■ **Questions to answer**
**a)** Answer these from the section on dynamic VF MSIX:
(i) Which device manages the MSIX hardware resources of all VF devices?
(ii) What must be power cycled for the mlxconfig settings to take effect?
(iii) What is the share pool size by default?
**b)** List every firmware configuration parameter that the section on dynamic VF MSIX names.

■ **Document segment**
______
By default, each VF is assigned with the same number of MSIX, the default number is determined by the minimum of NUM_VF_MSIX and VIRTIO_NET_EMULATION_NUM_MSIX.
Using dynamic VF MSIX, a VF can be assigned with more MSIX/queues than its default. MSIX hardware resources of all VF devices are managed by PF via a shared MSIX pool. The user can reduce the MSIX of one VF, thus releasing its MSIX resources to the shared pool. On the other hand, another VF can be assigned with more MSIX than its default to gain more performance.
 
Firmware Configuration
The emulation VF device uses VIRTIO_NET_EMULATION_NUM_VF_MSIX to set the MSIX number.
VIRTIO_NET_EMULATION_NUM_VF_MSIX is available to set the MSIX number of the emulation VF device. For the emulation VF device, uses the new configuration VIRTIO_NET_EMULATION_NUM_VF_MSIX instead of the old configuration NUM_VF_MSIX.
- If - VIRTIO_NET_EMULATION_NUM_VF_MSIX!=0,- VIRTIO_NET_EMULATION_NUM_ MSIXis used for the PF only, and VF uses- VIRTIO_NET_EMULATION_NUM_VF_MSIX.- For example, to configure the default MSIX number for a VF to 32: - [dpu]# mlxconfig -y -d 03:00.0 s VIRTIO_NET_EMULATION_NUM_ MSIX=32 VIRTIO_NET_EMULATION_NUM_VF_MSIX=32 
- If - VIRTIO_NET_EMULATION_NUM_VF_MSIX==0,- VIRTIO_NET_EMULATION_NUM_ MSIXis used for the PF and VF.
The default number of MSIX for each VF is determined by minimum(NUM_VF_MSIX, VIRTIO_NET_EMULATION_NUM_MSIX). For example, to configure the default MSIX number for a VF to 32:
            
            [dpu]# mlxconfig -y -d 03:00.0 s VIRTIO_NET_EMULATION_NUM_MSIX=32 NUM_VF_MSIX=32
    
Power cycle the BlueField and host to have the mlxconfig taking effect.
MSIX
MSIX Capability
The MSIX pool for VFs is managed by their PF. To check the share pool size, run the following command (using PF 0 as example):
            
            [dpu]# virtnet list | grep -i '"pf_id": 0' -A 8 | grep -i msix_num_pool_size
    
By default, the share pool size is empty (0), since all MSIX resources have already been allocated to VFs evenly. Upon reducing the MSIX of one or more VFs, the reduced MSIX is released back to the pool.
______
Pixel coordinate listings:

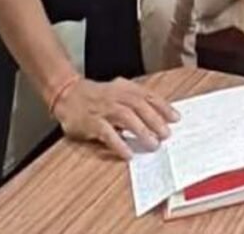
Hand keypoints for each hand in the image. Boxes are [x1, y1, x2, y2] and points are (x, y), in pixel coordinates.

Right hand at [53, 77, 178, 159]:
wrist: (67, 94)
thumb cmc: (96, 96)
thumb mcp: (118, 92)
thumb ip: (135, 102)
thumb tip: (158, 118)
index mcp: (124, 88)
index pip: (148, 96)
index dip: (163, 106)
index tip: (176, 118)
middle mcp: (115, 96)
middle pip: (139, 106)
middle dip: (155, 120)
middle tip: (167, 134)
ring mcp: (103, 109)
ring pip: (126, 117)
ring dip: (141, 131)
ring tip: (153, 144)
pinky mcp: (91, 122)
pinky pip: (107, 134)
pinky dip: (119, 144)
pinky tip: (128, 153)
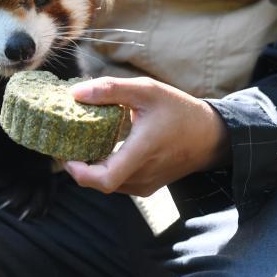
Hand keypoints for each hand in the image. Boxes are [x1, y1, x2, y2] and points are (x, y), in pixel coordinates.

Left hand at [63, 77, 228, 196]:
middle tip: (66, 143)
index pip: (105, 179)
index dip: (79, 172)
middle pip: (100, 182)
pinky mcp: (148, 186)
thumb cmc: (179, 110)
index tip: (65, 154)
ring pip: (108, 183)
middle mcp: (143, 175)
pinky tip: (101, 149)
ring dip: (92, 168)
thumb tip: (75, 93)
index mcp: (143, 151)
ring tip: (81, 143)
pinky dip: (105, 169)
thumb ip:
______
■ **Responses to the exercise**
**a)**
(i) The PF, through a shared MSIX pool.
(ii) The BlueField and the host.
(iii) Empty (0).

**b)**
NUM_VF_MSIX
VIRTIO_NET_EMULATION_NUM_MSIX
VIRTIO_NET_EMULATION_NUM_VF_MSIX